What to produce: Reproduce without alteration everything in the data below from the line containing "WoRMS ID, percentile rank within the sample" down to the line containing "What is the height", including both of those lines.

*** Data for the task

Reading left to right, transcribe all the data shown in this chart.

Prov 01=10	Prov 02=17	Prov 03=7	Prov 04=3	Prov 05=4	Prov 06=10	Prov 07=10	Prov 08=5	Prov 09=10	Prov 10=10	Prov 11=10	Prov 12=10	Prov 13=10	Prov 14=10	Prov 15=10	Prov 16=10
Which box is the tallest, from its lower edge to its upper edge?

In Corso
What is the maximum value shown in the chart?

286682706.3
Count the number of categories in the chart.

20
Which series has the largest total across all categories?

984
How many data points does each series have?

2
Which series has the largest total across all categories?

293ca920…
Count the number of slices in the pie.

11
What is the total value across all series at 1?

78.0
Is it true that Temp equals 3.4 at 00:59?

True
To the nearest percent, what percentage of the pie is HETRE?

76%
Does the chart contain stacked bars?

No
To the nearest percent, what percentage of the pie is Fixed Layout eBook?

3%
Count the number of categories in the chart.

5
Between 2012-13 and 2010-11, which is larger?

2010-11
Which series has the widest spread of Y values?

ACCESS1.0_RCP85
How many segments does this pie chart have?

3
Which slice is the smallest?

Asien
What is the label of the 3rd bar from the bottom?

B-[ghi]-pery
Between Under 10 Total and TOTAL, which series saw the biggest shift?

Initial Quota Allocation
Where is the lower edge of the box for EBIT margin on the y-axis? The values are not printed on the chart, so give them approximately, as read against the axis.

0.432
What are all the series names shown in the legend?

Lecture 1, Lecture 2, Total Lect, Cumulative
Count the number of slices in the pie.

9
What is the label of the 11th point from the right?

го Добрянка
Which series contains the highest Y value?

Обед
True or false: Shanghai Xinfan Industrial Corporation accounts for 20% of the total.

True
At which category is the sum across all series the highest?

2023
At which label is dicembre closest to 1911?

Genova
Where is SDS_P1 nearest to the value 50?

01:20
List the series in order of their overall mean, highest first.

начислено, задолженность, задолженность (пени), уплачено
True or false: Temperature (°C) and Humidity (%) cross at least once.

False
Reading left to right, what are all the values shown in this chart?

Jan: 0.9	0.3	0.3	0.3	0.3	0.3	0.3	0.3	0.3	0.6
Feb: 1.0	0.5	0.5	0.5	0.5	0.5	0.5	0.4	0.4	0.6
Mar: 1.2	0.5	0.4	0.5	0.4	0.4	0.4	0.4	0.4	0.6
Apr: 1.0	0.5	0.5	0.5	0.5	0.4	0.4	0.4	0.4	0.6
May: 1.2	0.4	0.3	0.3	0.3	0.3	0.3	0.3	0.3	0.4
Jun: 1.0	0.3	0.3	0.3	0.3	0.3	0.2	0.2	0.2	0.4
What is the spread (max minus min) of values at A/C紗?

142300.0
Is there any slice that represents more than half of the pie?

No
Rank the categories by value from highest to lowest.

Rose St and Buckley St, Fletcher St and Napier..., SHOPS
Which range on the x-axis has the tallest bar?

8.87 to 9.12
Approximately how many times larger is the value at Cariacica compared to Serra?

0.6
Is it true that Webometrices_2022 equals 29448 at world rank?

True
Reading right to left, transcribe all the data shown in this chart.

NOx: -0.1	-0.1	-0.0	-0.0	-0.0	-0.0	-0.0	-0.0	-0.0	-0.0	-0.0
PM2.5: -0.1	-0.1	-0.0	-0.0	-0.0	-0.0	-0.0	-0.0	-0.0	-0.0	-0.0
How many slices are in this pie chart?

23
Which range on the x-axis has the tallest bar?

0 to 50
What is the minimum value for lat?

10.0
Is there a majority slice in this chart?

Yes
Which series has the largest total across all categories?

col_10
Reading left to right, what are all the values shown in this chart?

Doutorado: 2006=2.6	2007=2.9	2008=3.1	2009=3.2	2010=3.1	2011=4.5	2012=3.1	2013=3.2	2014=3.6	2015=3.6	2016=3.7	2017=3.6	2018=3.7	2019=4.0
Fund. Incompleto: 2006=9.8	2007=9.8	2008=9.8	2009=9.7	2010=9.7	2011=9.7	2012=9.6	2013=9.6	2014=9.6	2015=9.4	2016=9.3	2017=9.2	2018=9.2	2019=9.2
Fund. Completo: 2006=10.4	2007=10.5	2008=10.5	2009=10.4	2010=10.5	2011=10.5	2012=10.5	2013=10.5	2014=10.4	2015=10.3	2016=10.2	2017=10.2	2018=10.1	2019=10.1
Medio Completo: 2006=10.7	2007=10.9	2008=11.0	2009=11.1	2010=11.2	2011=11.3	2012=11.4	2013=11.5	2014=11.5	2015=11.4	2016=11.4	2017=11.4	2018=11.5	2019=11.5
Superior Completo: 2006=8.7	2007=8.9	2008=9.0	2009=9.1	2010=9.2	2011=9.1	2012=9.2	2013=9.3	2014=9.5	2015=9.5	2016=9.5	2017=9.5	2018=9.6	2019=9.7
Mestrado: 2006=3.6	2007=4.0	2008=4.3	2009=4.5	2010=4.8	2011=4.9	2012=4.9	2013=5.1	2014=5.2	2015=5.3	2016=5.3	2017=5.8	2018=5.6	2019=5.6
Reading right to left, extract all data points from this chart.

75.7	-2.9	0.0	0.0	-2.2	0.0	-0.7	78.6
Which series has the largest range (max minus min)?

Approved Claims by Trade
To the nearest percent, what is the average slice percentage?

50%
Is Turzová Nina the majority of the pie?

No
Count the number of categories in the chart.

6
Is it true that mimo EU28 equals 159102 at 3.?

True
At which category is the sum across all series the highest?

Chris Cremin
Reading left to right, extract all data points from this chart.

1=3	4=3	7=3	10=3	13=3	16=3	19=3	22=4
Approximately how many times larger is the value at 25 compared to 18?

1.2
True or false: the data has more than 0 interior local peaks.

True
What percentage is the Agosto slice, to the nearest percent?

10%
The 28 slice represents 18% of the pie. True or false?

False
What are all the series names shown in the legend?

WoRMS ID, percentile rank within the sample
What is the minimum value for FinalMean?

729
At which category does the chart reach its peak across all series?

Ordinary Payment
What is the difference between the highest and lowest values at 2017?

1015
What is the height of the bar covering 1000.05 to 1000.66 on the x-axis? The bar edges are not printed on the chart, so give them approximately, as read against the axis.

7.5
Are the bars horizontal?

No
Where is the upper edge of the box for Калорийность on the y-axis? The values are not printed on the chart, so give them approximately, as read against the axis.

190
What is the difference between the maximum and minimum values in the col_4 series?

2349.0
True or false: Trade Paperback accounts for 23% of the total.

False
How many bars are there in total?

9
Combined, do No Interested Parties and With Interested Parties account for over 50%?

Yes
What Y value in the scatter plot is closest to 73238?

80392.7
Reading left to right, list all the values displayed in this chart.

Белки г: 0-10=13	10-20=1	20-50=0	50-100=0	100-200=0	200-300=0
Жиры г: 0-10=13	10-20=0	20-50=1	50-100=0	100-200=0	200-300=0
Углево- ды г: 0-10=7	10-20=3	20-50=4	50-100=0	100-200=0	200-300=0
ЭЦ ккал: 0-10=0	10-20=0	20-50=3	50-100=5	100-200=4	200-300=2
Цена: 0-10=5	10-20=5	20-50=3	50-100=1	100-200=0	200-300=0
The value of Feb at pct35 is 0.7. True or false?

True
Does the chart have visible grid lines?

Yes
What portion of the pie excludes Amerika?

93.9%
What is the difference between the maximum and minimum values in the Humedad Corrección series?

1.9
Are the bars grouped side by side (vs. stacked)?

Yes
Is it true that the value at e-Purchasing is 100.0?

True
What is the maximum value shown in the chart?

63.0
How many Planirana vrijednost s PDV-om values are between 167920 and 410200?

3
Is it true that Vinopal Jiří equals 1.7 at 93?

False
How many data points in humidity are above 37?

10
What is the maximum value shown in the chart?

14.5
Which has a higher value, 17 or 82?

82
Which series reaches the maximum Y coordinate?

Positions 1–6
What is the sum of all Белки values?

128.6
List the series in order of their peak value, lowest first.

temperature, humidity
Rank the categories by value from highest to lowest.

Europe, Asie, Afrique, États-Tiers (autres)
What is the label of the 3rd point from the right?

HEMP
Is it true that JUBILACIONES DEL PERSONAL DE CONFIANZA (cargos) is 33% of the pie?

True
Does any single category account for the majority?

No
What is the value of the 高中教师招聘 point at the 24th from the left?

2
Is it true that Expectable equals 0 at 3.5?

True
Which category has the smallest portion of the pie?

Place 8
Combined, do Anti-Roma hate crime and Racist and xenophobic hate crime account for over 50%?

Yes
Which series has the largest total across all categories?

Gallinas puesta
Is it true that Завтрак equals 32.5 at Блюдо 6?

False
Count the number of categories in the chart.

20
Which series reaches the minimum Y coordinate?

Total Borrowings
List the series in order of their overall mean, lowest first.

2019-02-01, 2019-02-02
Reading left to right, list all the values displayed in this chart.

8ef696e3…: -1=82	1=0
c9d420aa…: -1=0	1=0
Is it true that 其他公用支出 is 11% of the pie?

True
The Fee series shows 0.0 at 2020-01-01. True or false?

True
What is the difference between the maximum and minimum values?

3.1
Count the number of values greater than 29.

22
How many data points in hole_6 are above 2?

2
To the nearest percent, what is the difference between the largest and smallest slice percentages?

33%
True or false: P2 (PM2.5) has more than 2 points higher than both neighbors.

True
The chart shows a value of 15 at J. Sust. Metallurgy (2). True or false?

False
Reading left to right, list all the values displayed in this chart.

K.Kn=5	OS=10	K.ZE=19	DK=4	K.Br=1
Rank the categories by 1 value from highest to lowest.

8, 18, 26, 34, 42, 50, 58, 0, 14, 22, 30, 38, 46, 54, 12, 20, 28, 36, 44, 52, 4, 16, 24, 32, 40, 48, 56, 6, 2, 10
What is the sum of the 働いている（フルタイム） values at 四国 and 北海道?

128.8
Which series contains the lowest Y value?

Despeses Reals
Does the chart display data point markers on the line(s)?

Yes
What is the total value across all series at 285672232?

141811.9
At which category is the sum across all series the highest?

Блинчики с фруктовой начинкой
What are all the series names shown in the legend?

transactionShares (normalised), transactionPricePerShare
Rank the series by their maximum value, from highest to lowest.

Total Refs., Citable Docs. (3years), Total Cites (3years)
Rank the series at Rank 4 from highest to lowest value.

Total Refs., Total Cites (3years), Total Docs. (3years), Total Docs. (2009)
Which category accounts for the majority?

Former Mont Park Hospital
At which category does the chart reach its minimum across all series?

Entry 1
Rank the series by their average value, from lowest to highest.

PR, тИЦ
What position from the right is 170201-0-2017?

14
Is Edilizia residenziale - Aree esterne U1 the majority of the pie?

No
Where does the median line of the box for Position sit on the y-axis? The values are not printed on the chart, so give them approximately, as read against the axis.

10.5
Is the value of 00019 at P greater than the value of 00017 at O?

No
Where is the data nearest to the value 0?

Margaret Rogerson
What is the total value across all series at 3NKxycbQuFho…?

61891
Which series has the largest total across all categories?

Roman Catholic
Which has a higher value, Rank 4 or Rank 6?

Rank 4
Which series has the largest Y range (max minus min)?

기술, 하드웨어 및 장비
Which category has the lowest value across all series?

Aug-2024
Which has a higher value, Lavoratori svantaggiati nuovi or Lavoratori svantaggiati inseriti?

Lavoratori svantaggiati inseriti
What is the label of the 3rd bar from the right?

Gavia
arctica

******

Answer for the task:
WoRMS ID, percentile rank within the sample
What is the minimum value for FinalMean?

729
At which category does the chart reach its peak across all series?

Ordinary Payment
What is the difference between the highest and lowest values at 2017?

1015
What is the height of the bar covering 1000.05 to 1000.66 on the x-axis? The bar edges are not printed on the chart, so give them approximately, as read against the axis.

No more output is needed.